『本の栞にぶら下がる』 斎藤 真理子著
ハン・ガンの翻訳者として知ったので図書館から借りてくる。「うまい文章だろ」とTが言うが、確かに読みやすい、いい文章だ。斎藤さんは大学生の頃、サークルでハングルに出会われたのがきっかけで韓国文学に造詣が深くなられたようで、このエッセイ集でもさまざま韓国文学者の紹介がある。こちらは最近、ハン・ガンや朴沙羅さん、ソン・ヘウォンさんの著作で隣国の歴史や事情について、ようやく少しわかってきたかなあというところで、ここに出てくる方々もその著作も初めて知るというところである。調べれば何冊かは図書館で読めそうで、メモをした。
日本人の作品として中村きい子『女と刀』が紹介されているが、図書館にはない。因習に縛られずに激しい生き方をした女性の話らしく、「自分のむこうに思いものをのせててんびんにかけてみたい」(鶴見竣介評)身として、これは自前で購入するしかないと思う。

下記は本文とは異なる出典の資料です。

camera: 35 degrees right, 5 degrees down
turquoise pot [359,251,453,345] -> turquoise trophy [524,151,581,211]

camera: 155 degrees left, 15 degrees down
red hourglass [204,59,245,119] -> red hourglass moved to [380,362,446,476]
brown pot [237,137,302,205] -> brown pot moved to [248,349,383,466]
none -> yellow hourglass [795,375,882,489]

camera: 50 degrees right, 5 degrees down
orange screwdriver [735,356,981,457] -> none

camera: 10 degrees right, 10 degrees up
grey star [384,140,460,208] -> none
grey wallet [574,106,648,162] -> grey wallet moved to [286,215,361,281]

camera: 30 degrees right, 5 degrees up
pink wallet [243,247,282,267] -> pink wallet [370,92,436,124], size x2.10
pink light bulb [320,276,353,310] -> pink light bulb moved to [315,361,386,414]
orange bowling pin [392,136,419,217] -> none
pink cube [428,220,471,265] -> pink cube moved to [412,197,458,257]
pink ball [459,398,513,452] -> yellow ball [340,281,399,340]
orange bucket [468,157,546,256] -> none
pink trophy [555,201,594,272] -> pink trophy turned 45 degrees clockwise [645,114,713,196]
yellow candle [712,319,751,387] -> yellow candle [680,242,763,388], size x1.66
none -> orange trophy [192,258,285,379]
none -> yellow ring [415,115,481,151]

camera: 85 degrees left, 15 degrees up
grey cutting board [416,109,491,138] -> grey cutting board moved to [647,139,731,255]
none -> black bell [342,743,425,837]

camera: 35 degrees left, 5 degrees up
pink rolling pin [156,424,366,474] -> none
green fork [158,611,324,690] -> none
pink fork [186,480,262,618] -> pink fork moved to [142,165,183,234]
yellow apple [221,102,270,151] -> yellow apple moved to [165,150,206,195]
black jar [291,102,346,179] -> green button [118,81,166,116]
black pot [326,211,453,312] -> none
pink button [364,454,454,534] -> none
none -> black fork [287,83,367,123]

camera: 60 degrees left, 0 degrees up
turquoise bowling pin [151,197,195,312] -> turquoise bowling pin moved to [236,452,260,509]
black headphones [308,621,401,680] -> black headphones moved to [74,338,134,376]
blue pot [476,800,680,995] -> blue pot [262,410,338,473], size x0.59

「森村桂という作家がいた」という一章がある。 ベストセラーだった『天国にいちばん近い島』は、読んだかどうか記憶にないが、ニューカレドニアという島の名前はそれで知ったし、テレビや雑誌でよく見たあの笑顔は、今でも思い出せる。彼女が『暮しの手帖』社の一員として商品テストで奮闘していたことや、花森にその個性を諭されて作家に転身したことを紹介し、「男性社会や企業社会、それから噂好きのしっみたれた世間への啖呵はいつもさえていた。」とある。斎藤さんにとっては「リアルタイムで読んだ流行作家の筆頭」らしく、森村桂氏は私にとっても懐かしい名前だが、現在を検索すれば既に亡くなったらしく、それも悲しい最期であったようだ。
暮早しあるじ亡くして野良となる
勝手に「トラックさん」と呼んでいた独り暮らしの男性が孤独死されたのは10月ごろ。トラックの運転手をされていたので、借家の前にはいつも大型のトラックが止まっていたが、そのトラックがなくなって初めて亡くなったのを知った。何年か前までは奥さんも一緒だったが、亡くなられてからは独り暮らしで、半野良のような猫を呼び入れては餌をやっておられた。散歩の折、当方が写してきた猫たちの多くは、このトラックさんの猫。あるじが亡くなって放り出された猫たち。